The rate on my Homeline LoC through Royal Bank is currently at 3.5%. I also know that ING Direct's HELOC is 3.65% right now.


----------



## Eclectic12 (Oct 20, 2010)

Daryl-Manitoba said:


> The rate on my Homeline LoC through Royal Bank is currently at 3.5%. I also know that ING Direct's HELOC is 3.65% right now.


My HELOC is still 3.00% .... hopefully there are no letters in the mail! :rolleyes2:


Cheers


----------



## DanFo (Apr 9, 2011)

I just got my LOC @ prime +4.5 so 7.5%.....I probably could get a better rate if I went in to the bank instead of doing it online but the purpose of my LOC was take advantage of a Credit card reward program and I never intend to actually borrow from it..... else I would have went with a secured LOC


----------



## balexis (Apr 4, 2009)

Daryl-Manitoba said:


> I also know that ING Direct's HELOC is 3.65% right now.
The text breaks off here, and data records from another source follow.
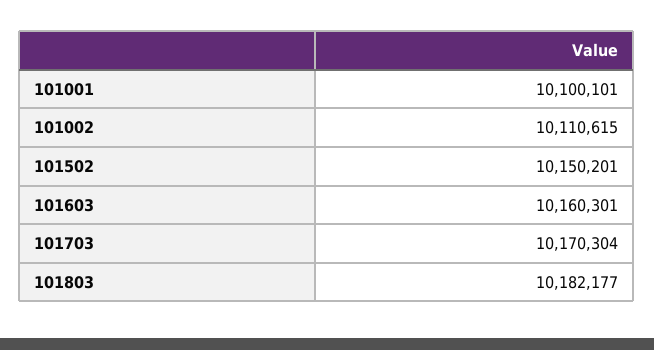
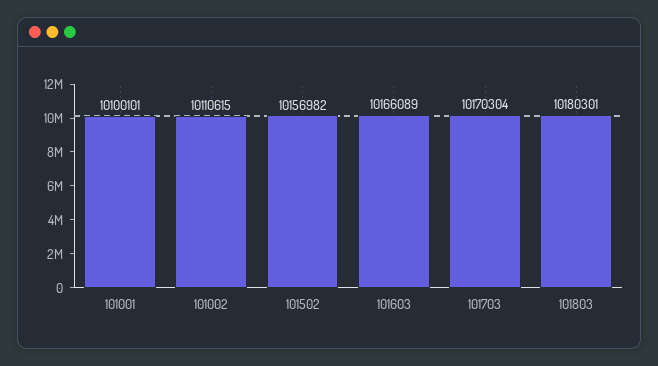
  {
    "101001": 10100101,
    "101002": 10110615,
-   "101502": 10150201,
+   "101502": 10156982,
-   "101603": 10160301,
+   "101603": 10166089,
    "101703": 10170304,
-   "101803": 10182177
+   "101803": 10180301
  }

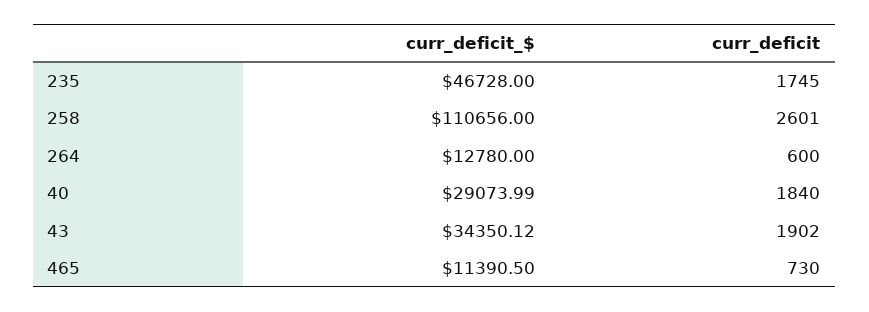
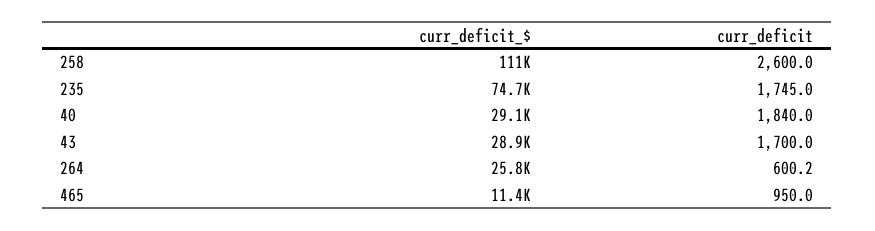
  {
    "curr_deficit_$": {
-     "235": 46728,
+     "235": 74700,
      "258": 110656,
-     "264": 12780,
+     "264": 25800,
      "40": 29073.99,
-     "43": 34350.12,
+     "43": 28900,
      "465": 11390.5
    },
    "curr_deficit": {
      "235": 1745,
-     "258": 2601,
+     "258": 2600,
-     "264": 600,
+     "264": 600.2,
      "40": 1840,
-     "43": 1902,
+     "43": 1700,
-     "465": 730
+     "465": 950
    }
  }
ING now has HELOC? I thought they didn't do that in Canada...


----------



## Just a Guy (Mar 27, 2012)

With the TD Helocs you can lock in portions at current mortgage rates, not sure if you can do the same with unsecured ones. It's a great idea to do this, lower rates and it pays down the loan, plus the rates are locked in.


----------



## Daryl-Manitoba (Sep 14, 2010)

Balexis, I don't know anyone who actually has one but they do advertise a rate for one on their Mortgage page.


----------